On the 59th anniversary of the assassination of John F. Kennedy, readers want to know if the 35th president of the United States ever used marijuana.
Consider the timeframe: JFK was elected in 1960 and served until that awful day in Dallas in 1963. Marijuana had yet to catch on in a big way. Jazz musicians and beatniks were its biggest users from the '30s to the '50s. By the '60s, only the coolest cats smoked pot. That doesn't mean Kennedy wasn't cool. He was just 43 when he became president. So it's possible.
The main story that confirms this involves Mary Pinchot Meyer whom Kennedy allegedly had an affair with right in the White House, which had been reported by the National Inquirer in 1976 and repeated in Peter Collier and David Horowitz's 1984 book The Kennedys: An American Drama.
Meyer reportedly smoked marijuana with JFK in a White House bedroom and "joked with him about being high when it was time to push the nuclear button." Newsweek and New Times also confirmed this.
An associate of Meyer, former Washington Post reporter James Truitt, subsequently told the authors:
"On one occasion after JFK and Meyer had smoked marijuana, President Kennedy remarked that its effect was different from that of cocaine, which he had apparently tried and which he offered to bring to a future tryst. They smoked three of the joints before he (JFK) told her: ‘No more. Suppose the Russians did something now.'”

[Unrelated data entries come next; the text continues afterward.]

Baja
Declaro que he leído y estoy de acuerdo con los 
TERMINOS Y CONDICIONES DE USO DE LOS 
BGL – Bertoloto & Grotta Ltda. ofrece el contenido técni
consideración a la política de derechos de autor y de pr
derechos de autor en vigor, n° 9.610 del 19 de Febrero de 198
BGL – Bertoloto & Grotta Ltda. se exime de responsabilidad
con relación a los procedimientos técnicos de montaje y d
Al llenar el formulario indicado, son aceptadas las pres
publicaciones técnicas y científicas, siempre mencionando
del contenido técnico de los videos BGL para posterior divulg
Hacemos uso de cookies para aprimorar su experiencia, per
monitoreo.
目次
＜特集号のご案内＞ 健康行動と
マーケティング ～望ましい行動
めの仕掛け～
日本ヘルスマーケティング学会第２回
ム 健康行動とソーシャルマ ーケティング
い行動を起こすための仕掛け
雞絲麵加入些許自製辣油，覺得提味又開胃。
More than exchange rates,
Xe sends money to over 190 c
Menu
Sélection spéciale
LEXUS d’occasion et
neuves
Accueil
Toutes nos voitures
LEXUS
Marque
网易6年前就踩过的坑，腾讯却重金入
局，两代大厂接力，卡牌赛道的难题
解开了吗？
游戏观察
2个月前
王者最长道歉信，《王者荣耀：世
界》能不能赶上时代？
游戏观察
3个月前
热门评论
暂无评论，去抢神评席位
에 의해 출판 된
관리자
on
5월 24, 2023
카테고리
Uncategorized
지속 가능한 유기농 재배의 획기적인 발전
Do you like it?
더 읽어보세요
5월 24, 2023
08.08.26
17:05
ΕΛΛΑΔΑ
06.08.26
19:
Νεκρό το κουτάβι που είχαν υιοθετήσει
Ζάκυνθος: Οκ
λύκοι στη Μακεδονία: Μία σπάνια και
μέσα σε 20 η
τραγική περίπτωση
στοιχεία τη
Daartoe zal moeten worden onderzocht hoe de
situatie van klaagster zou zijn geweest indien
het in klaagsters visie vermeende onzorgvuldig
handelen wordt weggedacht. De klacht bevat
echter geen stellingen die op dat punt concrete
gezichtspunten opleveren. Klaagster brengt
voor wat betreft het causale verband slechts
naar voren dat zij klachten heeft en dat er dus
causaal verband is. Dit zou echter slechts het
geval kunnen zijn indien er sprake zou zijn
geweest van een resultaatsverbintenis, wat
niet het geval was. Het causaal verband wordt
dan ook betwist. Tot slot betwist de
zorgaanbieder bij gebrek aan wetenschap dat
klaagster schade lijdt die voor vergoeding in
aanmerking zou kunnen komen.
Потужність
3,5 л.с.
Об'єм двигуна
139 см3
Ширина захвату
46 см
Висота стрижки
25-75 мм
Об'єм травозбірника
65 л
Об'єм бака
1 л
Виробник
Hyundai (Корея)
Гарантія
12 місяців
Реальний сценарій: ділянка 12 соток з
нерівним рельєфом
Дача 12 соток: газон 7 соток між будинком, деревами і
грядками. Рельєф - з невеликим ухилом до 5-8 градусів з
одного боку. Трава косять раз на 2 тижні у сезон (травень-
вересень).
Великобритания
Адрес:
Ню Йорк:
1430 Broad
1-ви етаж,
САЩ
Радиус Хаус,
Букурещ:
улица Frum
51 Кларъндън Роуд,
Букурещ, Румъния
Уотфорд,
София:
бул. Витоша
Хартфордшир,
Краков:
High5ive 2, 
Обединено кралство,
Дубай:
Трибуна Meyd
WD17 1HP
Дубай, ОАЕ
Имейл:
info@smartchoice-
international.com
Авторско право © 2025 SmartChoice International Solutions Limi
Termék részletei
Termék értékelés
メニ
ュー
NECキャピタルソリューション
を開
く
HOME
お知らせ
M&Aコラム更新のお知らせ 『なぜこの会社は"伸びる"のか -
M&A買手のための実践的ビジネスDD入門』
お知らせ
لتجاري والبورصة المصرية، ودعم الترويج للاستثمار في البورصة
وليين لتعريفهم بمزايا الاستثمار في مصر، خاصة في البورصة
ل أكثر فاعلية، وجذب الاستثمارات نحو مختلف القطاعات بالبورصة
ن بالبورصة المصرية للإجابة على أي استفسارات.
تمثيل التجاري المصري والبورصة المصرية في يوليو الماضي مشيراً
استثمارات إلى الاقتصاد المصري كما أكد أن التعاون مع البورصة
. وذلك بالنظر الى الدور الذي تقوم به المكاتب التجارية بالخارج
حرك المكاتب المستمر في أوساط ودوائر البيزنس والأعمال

According to Truitt, on Apr. 16, 1962, Meyer "offered marijuana cigarettes to Kennedy." Their affair lasted from early 1962 to Kennedy's death on Nov. 22, 1963. A painter and writer from New York, Meyer met Kennedy through his brother Robert. Her husband Cord Meyer worked for the CIA and they lived in Washington, DC. After the Meyers divorced, she became involved with Kennedy. They would see each other when Jackie was away.
Meyer had a wide circle of friends that included Timothy Leary. “Mary’s visits to Timothy Leary during the time she was also Kennedy’s lover suggest that Kennedy knew more about hallucinogenic drugs than the CIA might have been telling him," says author NIna Burleigh. "No one has ever confirmed that Kennedy tried LSD with Mary. But the timing of her visits to Timothy Leary do coincide with her known private meetings with the president.”
Burleigh's 1998 book, A Very Private Woman: The Life and Unsolved Murder of Mary Meyer, explores Meyer's mysterious death at age 43 on Oct. 12, 1964.
Though JFK had a number of health issues, the conjecture that he also used marijuana for medicinal purposes is unproven.